Не в силах далее слушать это, Мария заметила мегере, что болезнь действительно должна быть весьма загадочной, чтобы превратить в дрожащее, раздавленное угрызениями совести существо принца, наделенного от природы счастливой уверенностью в том, что все его обожают. И уж какова бы ни была причина недомогания, непонятно, какое отношение имеет к этому королева. Вмешательство Марии по крайней мере отвлекло гнев Марии Медичи от Анны:

— Я не в первый раз говорю, что тебя давным-давно уже следовало упрятать в какой-нибудь монастырь, Мария! Ты — злой дух для этой несчастной, как и для моего сына! Я убеждена, что ты заморочила головы этим дворянам, которые смеют покинуть больного, чтобы скакать по следу каких-то там зверушек!
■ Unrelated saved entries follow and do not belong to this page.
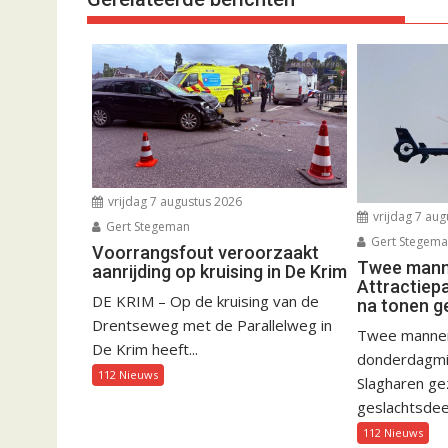
vrijdag 7 augustus 2026
vrijdag 7 aug
Gert Stegeman
Gert Stegem
Voorrangsfout veroorzaakt
Twee manne
aanrijding op kruising in De Krim
Attractiep
DE KRIM – Op de kruising van de
na tonen g
Drentseweg met de Parallelweg in
Twee mannen 
De Krim heeft...
donderdagmid
112 Nieuws
Slagharen gez
geslachtsdeel
112 Nieuws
Какой позор!

— Вы хотите сказать, что люди принца отправились на охоту без него?

— Ну да! Бездушные! Неблагодарные люди, думающие только о собственных удовольствиях! И я уверена, что ты переспала по крайней мере с половиной из них, если не со всеми!

Успокоившись при мысли о том, что даже без принца план работает, Мария рассмеялась:

— О, это просто невозможно! Половина людей герцога Анжуйского предпочитает юношей, а другая половина мне не нравится. Ваше Величество могли бы подозревать во мне более тонкий вкус.

Королева-мать вышла, сердито пожав плечами, но эта небольшая перепалка разрядила обстановку в покоях Анны Австрийской, где ее свекровь никто не любил, за исключением разве что мадам де Лануа! Все знали, что в старшей фрейлине жил необъяснимый дух противоречия, которого молодые фрейлины научились остерегаться. Одна из них, мадемуазель де Келю, утверждала даже, что мадам де Лануа питает слабость к кардиналу, и донья Эстефания готова была в это верить. Впрочем, у нее были и личные причины: она не всегда понимала быструю и выспреннюю речь фрейлины в силу своего ограниченного и весьма приблизительного знания французского языка.